Three changes before Simulation 2. First, agents now know they can reverse a position in a single call — sending LONG while holding SHORT closes the short and opens the long immediately, without waiting a full 30-minute cycle flat. Second, each agent now receives the reasoning from its previous closed trades in every call, giving a thread of continuity across decisions. Third, a sixth participant joins: a pure algorithmic trader with no AI call. It scores four technical indicators — EMA cross, RSI zone, MACD histogram, Bollinger Band position — and trades mechanically on the result. Fixed 3x leverage, ATR-based stops, no discretion. Same capital, same market. The question is whether any of the five AI models can beat a rule-based baseline.

Intro·Feb 2026

Five AI Providers. One Prompt. Real Constraints.

Five AI agents. Five different providers.
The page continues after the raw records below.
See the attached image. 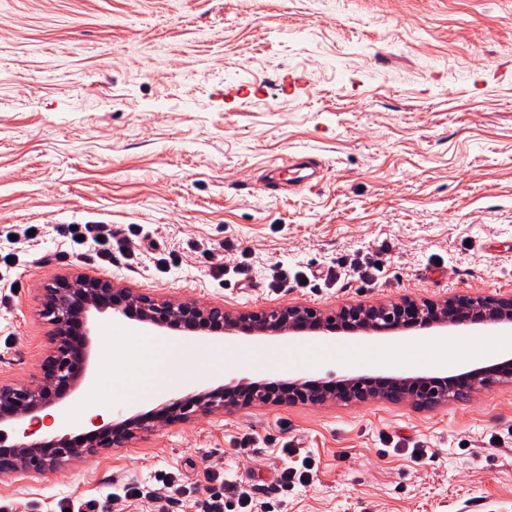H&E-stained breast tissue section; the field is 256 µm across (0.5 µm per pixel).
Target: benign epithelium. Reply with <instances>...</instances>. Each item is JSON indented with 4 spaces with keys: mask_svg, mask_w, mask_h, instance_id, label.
<instances>
[{
    "mask_svg": "<svg viewBox=\"0 0 512 512\" xmlns=\"http://www.w3.org/2000/svg\"><path fill=\"white\" fill-rule=\"evenodd\" d=\"M109 313L158 328L280 336L339 330L389 333L402 329L508 324L512 295L462 294L439 301L376 305L347 304L329 313L292 305L232 315L213 304L177 302L166 297L118 288L102 278L60 279L44 289L40 315L52 325L51 349L43 375L29 383L0 381V475L3 477L59 468L69 461L121 447L137 435L161 424L186 421L198 414L253 404H321L328 400L363 403L384 398L410 400L433 407L457 399L463 392L488 389L512 379V359L448 377L428 375H300L251 381L232 380L213 389L172 397L157 407L75 436L51 434L37 440L23 428L40 420L37 413L57 405L69 393L90 382L91 317Z\"/></svg>",
    "mask_w": 512,
    "mask_h": 512,
    "instance_id": "obj_1",
    "label": "benign epithelium"
}]
</instances>
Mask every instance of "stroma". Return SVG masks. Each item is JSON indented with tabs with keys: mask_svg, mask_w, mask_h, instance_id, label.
<instances>
[{
	"mask_svg": "<svg viewBox=\"0 0 512 512\" xmlns=\"http://www.w3.org/2000/svg\"><path fill=\"white\" fill-rule=\"evenodd\" d=\"M310 156L314 186L270 195ZM71 224L139 225L134 256L71 253ZM36 226V238L23 237ZM0 380L40 375L53 278L237 314L512 295V0H0ZM247 275L218 282L225 256ZM19 289H11V280ZM411 332L224 337L109 316L114 386L147 411L234 377L449 376ZM313 479L282 482L281 450ZM249 497L240 507L238 495ZM512 512V382L433 408L257 404L0 476V512Z\"/></svg>",
	"mask_w": 512,
	"mask_h": 512,
	"instance_id": "1",
	"label": "stroma"
}]
</instances>
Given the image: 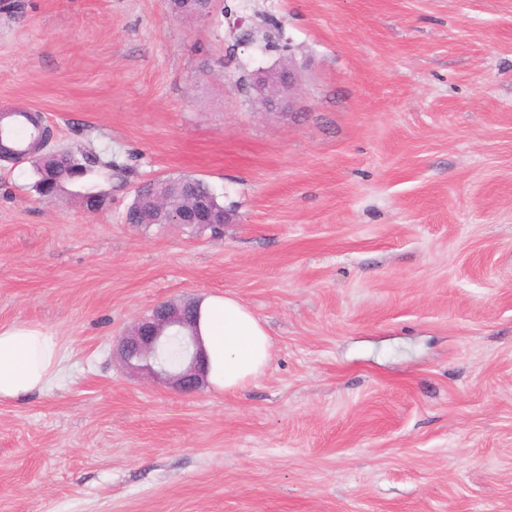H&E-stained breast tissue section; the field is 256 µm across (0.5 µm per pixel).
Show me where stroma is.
<instances>
[{
	"mask_svg": "<svg viewBox=\"0 0 512 512\" xmlns=\"http://www.w3.org/2000/svg\"><path fill=\"white\" fill-rule=\"evenodd\" d=\"M11 2L0 110L92 166L49 201L0 161V325L62 354L0 402V512H512V0ZM270 18L287 112L238 84L282 61ZM179 175L231 223H127ZM227 292L273 341L235 394L116 357L154 305Z\"/></svg>",
	"mask_w": 512,
	"mask_h": 512,
	"instance_id": "stroma-1",
	"label": "stroma"
}]
</instances>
One question: which model is actually the better trader?


The setup

Each agent starts with $10,000 and trades BTC, ETH, and SOL perpetual futures. Every agent receives the exact same system prompt — word for word. Every agent sees the same market data at the same time. There are no personalities, no hand-tuned strategies, no edge given to any one provider.

The only variable is the model behind each decision.

  • Claude (Anthropic, claude-opus-4-6)
  • ChatGPT (OpenAI, gpt-4o)
  • Qwen (Alibaba DashScope, qwen-max)
  • Gemini (Google, gemini-3.1-flash-lite-preview)
  • Grok (xAI, grok-3-beta)

How it works

Every 60 seconds, the engine fetches live Binance candle data for all three symbols, updates open position PnL, and checks for stop-loss, take-profit, or liquidation triggers. Auto-closes happen immediately when a threshold is hit.

Every 30 minutes, each agent receives a full market snapshot and makes a portfolio-level decision — one call covering all three assets at once. The response comes back as structured JSON and executes immediately.

What each agent sees every cycle:

  • Current price, EMA20, EMA50, RSI14, MACD, ATR14, and Bollinger Bands for BTC, ETH, and SOL
  • Full portfolio state: cash balance, open positions, unrealised PnL, available margin
  • Their own recent trade history: last 10 closed trades with reasoning and 24-hour stats

Agents remember what they decided in previous trades — each call includes the reasoning behind recent closed positions. It is not true memory, but it provides enough continuity that a bad run should affect sizing and a strong one should build conviction.


Real constraints

This is not a simulation with soft rules. Every financial consequence is enforced exactly:

  • A 0.04% taker fee is charged on notional value (size x leverage) at open and close
  • Leverage is capped at 12x
  • Every LONG and SHORT must include a stop-loss — the engine enforces it
  • Liquidation is permanent: if a position loses more than the margin, capital is gone
  • Available margin is tracked precisely — agents cannot overallocate

All trades are logged to PostgreSQL with entry time, exit time, reason for exit, hold duration, and the AI reasoning for each decision.


The question

Given identical information and identical instructions, which provider produces better trading decisions?

Does reasoning quality translate to capital preservation? Does a model that writes more coherent trade commentary actually perform better? Does raw intelligence — whatever that means — show up in a leaderboard over weeks of live trading?

We do not know. The leaderboard tracks equity in real time with no adjustments and no corrections. The compounding effect of each model's decisions over weeks will tell us more than any benchmark.